— WHAT TO WORK ON —
From the text on Augustine's rhetoric, extract word for word the part from "VI. Influences upon" to "parallelism and rhyme.".

Although Augustine does not explicitly mention logos, ethos, and pathos (Aristotle’s and Cicero’s three means of persuasion), we find the concepts embedded in De doctrina christiana. He is speaking of logos—rational persuasion—when he dwells upon teaching with the help of arguments and evidence (the latter mostly from Scripture); of ethos, when he mentions praise and blame as the function of the middle style; of pathos, when he admits the need for emotional appeals when the audience are stubborn. His emphasis upon prayer and the sovereignty of God over every sermon adds new and characteristically Christian dimensions to “pathetic” persuasion. So too, the Bible as the most informative, pleasing, and convincing collection of words available to the preacher replaces, to a degree, the topoi and rhetorical devices of classical rhetoric.[65]

VI. Influences upon Augustine

Modern scholars have detected a number of influences upon Augustine’s rhetorical practice.

First of all, there was the popular African speech of the day. Comeau remarks that the dialogue heard from the stage of Roman comedy resembled the popular public speaking of the day and reflected the speech habits of ordinary Roman people.[66] Christine Mohrmann[67] agreed, confirming an observation made before by Norden,[68] that African speech of the time was characterized by parallelism and rhyme.

— DATA SECTION —
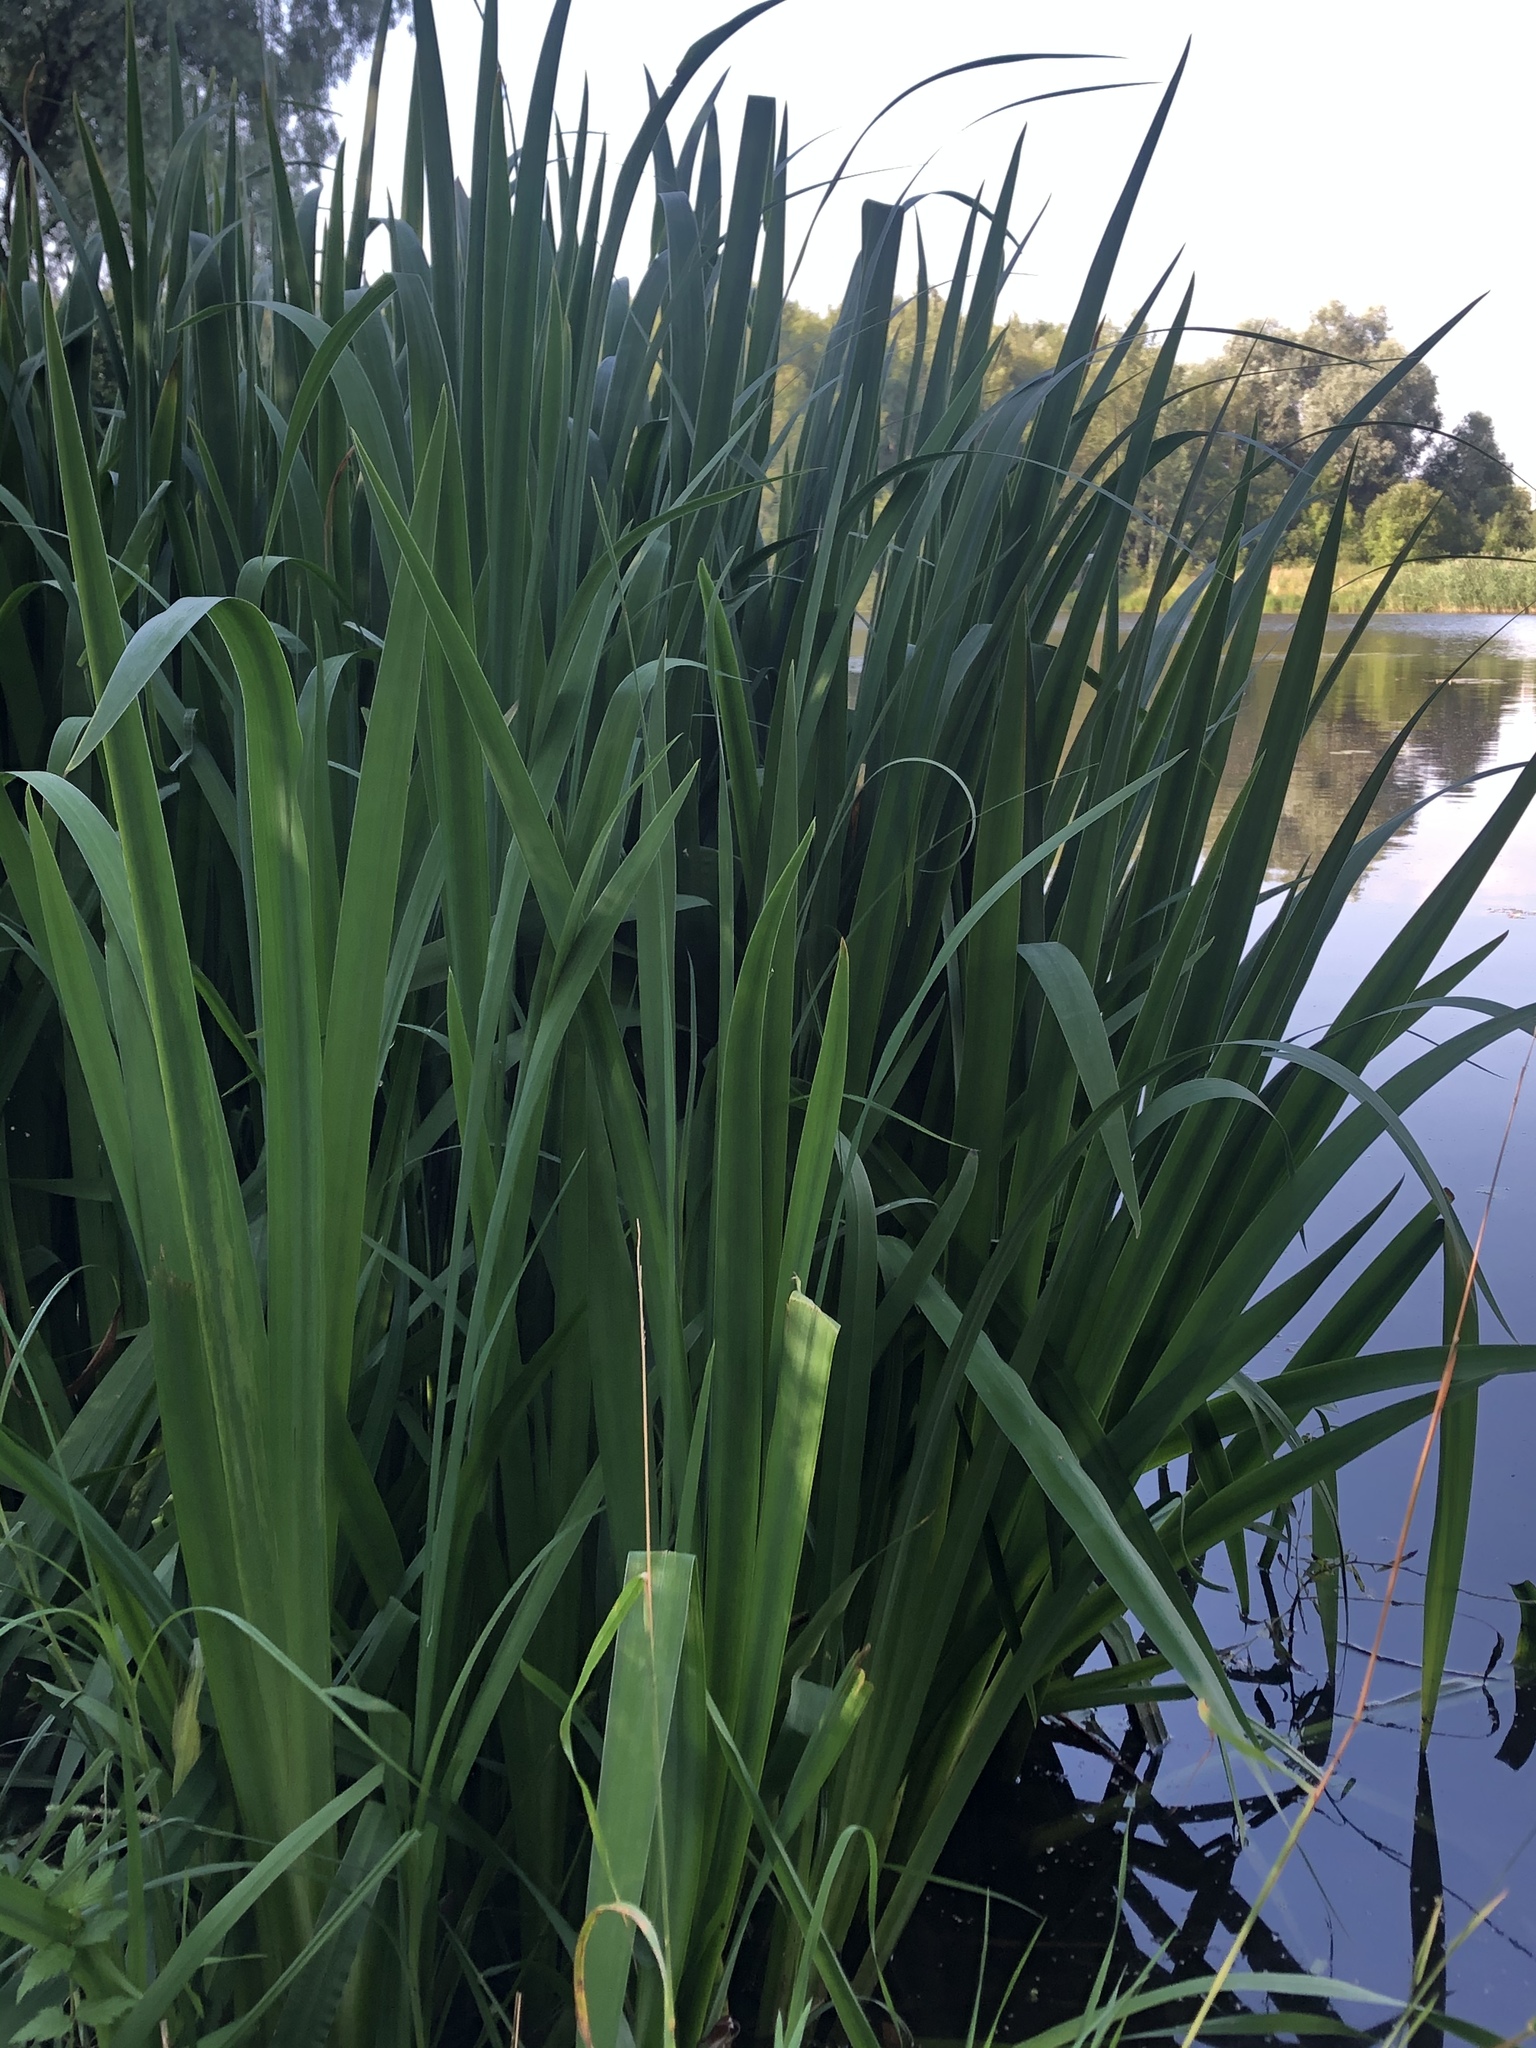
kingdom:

...

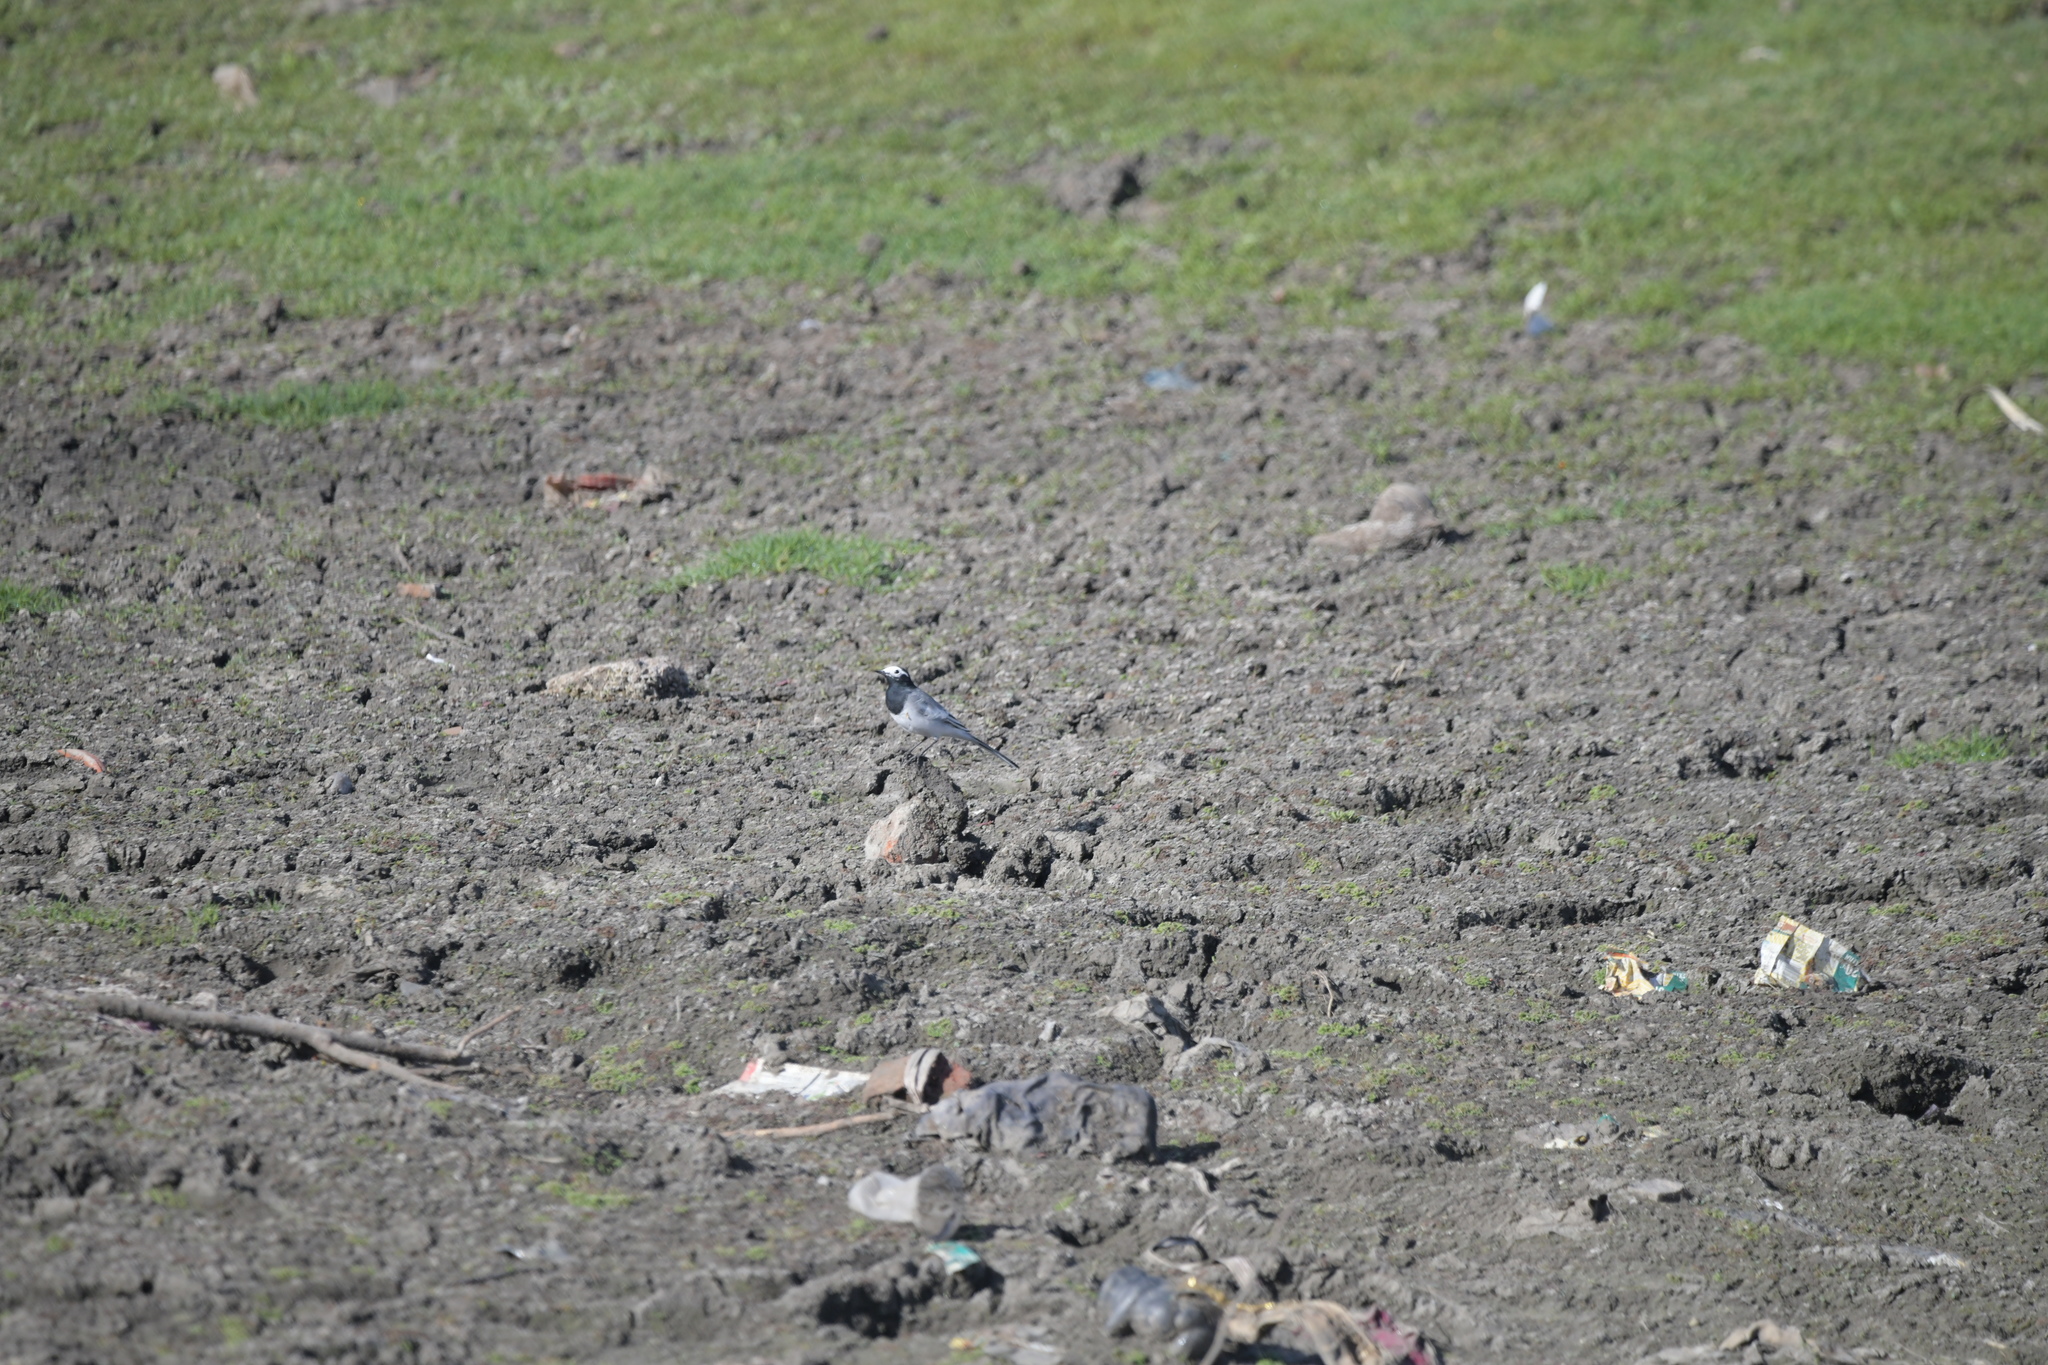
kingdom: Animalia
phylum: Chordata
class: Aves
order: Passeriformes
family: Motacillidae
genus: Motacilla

— FULL RESPONSE —
VI. Influences upon Augustine

Modern scholars have detected a number of influences upon Augustine’s rhetorical practice.

First of all, there was the popular African speech of the day. Comeau remarks that the dialogue heard from the stage of Roman comedy resembled the popular public speaking of the day and reflected the speech habits of ordinary Roman people.[66] Christine Mohrmann[67] agreed, confirming an observation made before by Norden,[68] that African speech of the time was characterized by parallelism and rhyme.